Tenía 19 años cuando me atropelló un vehículo de camino al trabajo. Para mí fue el fin del mundo: un chirrido de neumáticos, oscuridad y dolor. Y cuando me desperté, oí las voces que decían que no volvería a caminar. Seguí preguntando por mi padre, pero solo apareció tres días después, con el peor aspecto, y supe que había estado de fiesta mientras yo estaba allí luchando por mi vida. Mi madre murió cuando yo tenía 12 años, víctima de un cáncer de mama. La recuerdo como una mujer dulce y cansada, siempre afectada por las crueles palabras de mi padre, trabajando para traer alimentos a la casa mientras él se bebía su sueldo.
En cuanto cumplí los 14 años, me ordenó que buscara un trabajo a tiempo parcial para ayudarlo con las facturas, y cuando cumplí los 16, dejé los estudios y empecé a trabajar a tiempo completo para mantenerme a mí… y a él. Cuando mi padre finalmente llegó al hospital a verme, no había ni compasión ni gratitud en sus ojos. El médico explicó que aunque no me había quebrado la columna, había sufrido un golpe y una compresión severos.
Podía, con mucha suerte, recuperar la capacidad de caminar, pero lo más probable era que pasara el resto de mi vida en silla de ruedas. Y fue entonces que mi padre se marchó. Le dijo al doctor: “Tiene más de 18, es adulta, ¿no? No es mi responsabilidad. Encárguese usted”.
Recuerdo la expresión horrorizada de mi médico y la mirada de mi padre recorriendo mis piernas inertes. “¡Inútil! Inútil como tu madre”. Esas fueron las últimas palabras que escucharía de él durante los siguientes seis años. Poco después me trasladaron a un centro de recuperación donde tuve la suerte de que me asignaran a una terapeuta llamada Carolina Herrera. Era una mujer mayor y maternal que me tomó inmediatamente bajo su protección. Carolina me empujó hacia una recuperación que nunca había soñado.
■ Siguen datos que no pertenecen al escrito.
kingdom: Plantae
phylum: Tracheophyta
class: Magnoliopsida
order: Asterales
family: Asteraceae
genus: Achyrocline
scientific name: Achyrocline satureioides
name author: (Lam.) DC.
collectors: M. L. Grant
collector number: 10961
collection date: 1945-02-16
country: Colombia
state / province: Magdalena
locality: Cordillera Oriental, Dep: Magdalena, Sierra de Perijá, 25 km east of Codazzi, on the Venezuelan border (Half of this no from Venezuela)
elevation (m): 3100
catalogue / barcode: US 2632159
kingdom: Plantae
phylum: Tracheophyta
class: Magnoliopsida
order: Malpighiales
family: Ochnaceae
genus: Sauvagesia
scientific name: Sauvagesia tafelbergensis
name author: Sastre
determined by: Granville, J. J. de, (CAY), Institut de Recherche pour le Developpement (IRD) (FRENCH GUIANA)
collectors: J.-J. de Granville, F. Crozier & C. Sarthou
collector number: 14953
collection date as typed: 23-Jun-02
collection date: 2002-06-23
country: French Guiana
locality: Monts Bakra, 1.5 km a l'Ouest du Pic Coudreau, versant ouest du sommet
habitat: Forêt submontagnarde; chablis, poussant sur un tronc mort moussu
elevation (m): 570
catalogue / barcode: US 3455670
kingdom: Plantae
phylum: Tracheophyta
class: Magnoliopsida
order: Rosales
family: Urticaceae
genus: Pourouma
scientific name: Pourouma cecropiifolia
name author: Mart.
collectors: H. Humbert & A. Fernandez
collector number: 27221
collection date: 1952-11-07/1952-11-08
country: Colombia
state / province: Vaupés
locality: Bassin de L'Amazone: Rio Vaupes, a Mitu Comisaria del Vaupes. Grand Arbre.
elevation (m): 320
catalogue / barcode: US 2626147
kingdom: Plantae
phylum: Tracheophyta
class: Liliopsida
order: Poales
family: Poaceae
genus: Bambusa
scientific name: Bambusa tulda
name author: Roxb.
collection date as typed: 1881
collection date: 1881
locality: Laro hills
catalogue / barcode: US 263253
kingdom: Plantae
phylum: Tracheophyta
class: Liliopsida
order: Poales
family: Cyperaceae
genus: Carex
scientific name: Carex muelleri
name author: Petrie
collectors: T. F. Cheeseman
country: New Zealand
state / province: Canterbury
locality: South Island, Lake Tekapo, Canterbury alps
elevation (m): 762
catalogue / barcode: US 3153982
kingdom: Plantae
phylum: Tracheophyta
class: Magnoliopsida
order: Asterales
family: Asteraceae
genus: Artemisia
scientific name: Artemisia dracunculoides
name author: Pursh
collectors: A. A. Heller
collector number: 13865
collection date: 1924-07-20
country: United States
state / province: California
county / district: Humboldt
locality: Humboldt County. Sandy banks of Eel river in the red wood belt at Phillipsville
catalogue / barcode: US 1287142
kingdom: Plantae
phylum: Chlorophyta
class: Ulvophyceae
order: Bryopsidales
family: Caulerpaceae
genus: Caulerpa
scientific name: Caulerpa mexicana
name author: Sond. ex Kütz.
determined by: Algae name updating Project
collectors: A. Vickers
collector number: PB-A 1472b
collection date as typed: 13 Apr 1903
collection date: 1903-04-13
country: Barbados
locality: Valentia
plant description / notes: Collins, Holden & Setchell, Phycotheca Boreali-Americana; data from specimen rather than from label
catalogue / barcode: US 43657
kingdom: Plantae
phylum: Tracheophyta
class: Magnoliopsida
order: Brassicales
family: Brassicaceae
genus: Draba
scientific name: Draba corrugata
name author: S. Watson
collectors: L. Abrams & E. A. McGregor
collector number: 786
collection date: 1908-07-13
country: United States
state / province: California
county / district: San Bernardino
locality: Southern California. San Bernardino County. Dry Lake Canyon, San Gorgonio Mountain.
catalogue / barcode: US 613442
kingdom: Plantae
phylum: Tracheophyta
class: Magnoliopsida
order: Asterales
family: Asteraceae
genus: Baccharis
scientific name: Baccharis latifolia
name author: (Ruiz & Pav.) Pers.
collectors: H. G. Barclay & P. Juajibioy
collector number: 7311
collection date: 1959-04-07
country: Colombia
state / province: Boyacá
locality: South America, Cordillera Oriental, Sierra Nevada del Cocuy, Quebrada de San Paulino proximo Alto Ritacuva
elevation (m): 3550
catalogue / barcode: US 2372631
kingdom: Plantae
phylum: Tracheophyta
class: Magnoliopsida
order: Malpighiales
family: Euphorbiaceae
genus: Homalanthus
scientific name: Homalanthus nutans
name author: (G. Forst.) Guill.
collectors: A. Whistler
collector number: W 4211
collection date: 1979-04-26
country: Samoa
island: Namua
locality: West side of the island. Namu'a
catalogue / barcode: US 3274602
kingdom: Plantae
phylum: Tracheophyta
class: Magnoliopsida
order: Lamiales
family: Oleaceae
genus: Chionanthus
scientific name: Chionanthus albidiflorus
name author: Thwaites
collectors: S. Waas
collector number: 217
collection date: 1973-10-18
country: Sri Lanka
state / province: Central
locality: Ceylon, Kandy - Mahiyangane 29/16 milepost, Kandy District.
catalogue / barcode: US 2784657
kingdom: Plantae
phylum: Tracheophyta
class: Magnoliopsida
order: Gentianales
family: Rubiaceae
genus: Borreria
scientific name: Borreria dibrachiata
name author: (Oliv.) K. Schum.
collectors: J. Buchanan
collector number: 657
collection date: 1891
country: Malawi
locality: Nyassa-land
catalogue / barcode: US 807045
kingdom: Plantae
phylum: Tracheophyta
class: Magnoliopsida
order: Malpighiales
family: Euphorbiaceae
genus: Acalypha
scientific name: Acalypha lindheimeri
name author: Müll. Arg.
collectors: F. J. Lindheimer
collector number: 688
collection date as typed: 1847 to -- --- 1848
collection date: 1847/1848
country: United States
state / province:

El día que me puse de pie y di mi primer paso, lloré como un bebé, y Carolina también. Era solo el principio, y los meses siguientes me esforcé aún más. Finalmente me declararon sana. Fue un momento agridulce para mí. Estaba curada de mi lesión y volví a caminar. Sin embargo, me sentí aterrorizada. No tenía a dónde ir, ni familia. Estaba sola en el mundo. Carolina entró y me encontró llorando. Se sentó a mi lado en la cama y me abrazó. “Jenny”, me dijo, “está bien tener miedo. Estás empezando tu vida de nuevo”.
“No tengo a nadie, ni a dónde ir”, susurré, recordando a otros pacientes que salían rodeados de una familia cariñosa, “estoy sola”. “No, no lo estás”, dijo Carolina con firmeza, “he querido hablarte de eso. ¿Te gustaría mudarte conmigo? Solo hasta que vuelvas a organizar tu vida…”. Así que lo hice, y fue encantador. Carolina y yo nos llevamos de maravilla, y me dio mi propia habitación, la más bonita. “Era de mi hija”, me explicó Carolina con lágrimas en los ojos. “La perdí como tú perdiste a tu madre”.